Is it possible to create a wholly single source dataset from two separate disparate datasets? No! Can we, under favourable conditions, using similar datasets, get incredibly close. Yes! The reason Data Fusion has remained such a staple of the media research world has more to do with a growing appreciation of its challenges, than any great evolution in computing power or mathematical innovation.
Data Fusion algorithms, in themselves, are beautifully elegant. Their application however, the merging of datasets, remains a deeply fraught affair.
Data Fusion is not a perfect technique - no predictive technique is. First, consider the differences it needs to overcome.
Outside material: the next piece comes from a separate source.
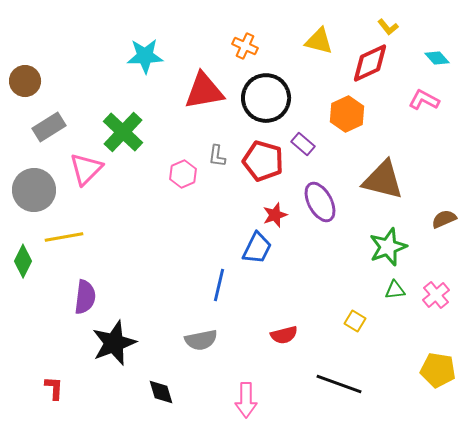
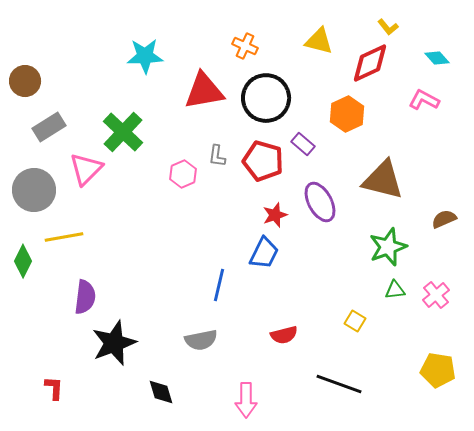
blue trapezoid: moved 7 px right, 5 px down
In reality, no two datasets are the same and fusing them together will not make them the same. To avoid falling to unrealistic expectations, first appreciate the data you're working with. So before looking at why fusion works, it's easier to cover off the reasons why it doesn't, and this revolves around the challenges of working with disparate data.
Difference of definition
The concept underpinning Data Fusion is quite intuitive: Similar individuals will share similar data points. Of course, they will not share identical data. However, one room of loyal customers are likely to say, almost exactly the same thing as another room full of loyal customers. Now, scale this concept up into the hundreds and thousands. Data Fusion works at scale.
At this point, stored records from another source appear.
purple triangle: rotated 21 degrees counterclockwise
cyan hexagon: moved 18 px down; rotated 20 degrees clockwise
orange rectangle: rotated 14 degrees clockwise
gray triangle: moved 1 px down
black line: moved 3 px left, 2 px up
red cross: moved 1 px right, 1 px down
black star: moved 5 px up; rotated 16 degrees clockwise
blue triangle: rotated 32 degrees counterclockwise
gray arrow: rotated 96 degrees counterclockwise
However, this relies on the datasets comprising the same population of individuals. So, matching 'your loyal subscribers' to 'all customers' or 'potential customers', will not predict future sales or churn. For the purposes of the analysis, these are different populations. They will have different answers.
Difference of source
Methodology determines the data: Where the data comes from matters. This is not merely an issue of the composition, representation, and quality of the data, but also the mode of data collection. Collecting the same data point through different modes begets different distributions/skews/biases.
Difference of time
Truth changes over time - and it is highly unlikely that the datasets you are working with will represent the same snapshot in time. In practical terms, fusing advertising data collected this year, to this year's brand tracker, is far superior than fusing this year's data to the a brand tracker covering the past 5 years. Time frames matter.
Difference in structure
Data Fusion tools rely entirely on availability of common variables that can explain the parts of the data which are not common. By the same token, no one set of variables will correlate well with all parts of a dataset. Your common variables may be good at explaining some parts of your data well, and other parts, less so.
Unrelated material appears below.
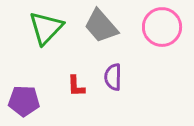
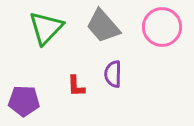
gray trapezoid: moved 2 px right
purple semicircle: moved 3 px up
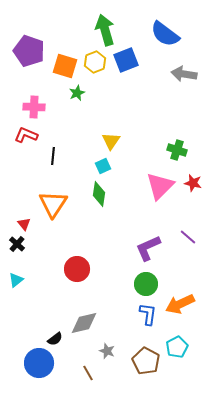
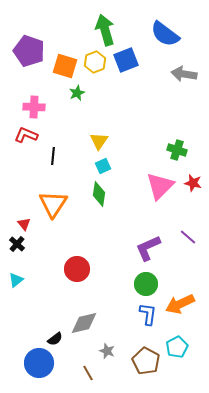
yellow triangle: moved 12 px left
The most optimal fusion design cannot overcome the many ways in which datasets differ. All the above differences combine to represent the ceiling which a perfect Data Fusion will invariably hit. Data Fusion is very much the uphill battle from the start. Failing to take differences into account means placing expectations on Data Fusion which not even longitudinal or single source data could meet. Yet for most of its history, Data Fusion companies were measured against this insurmountable standard.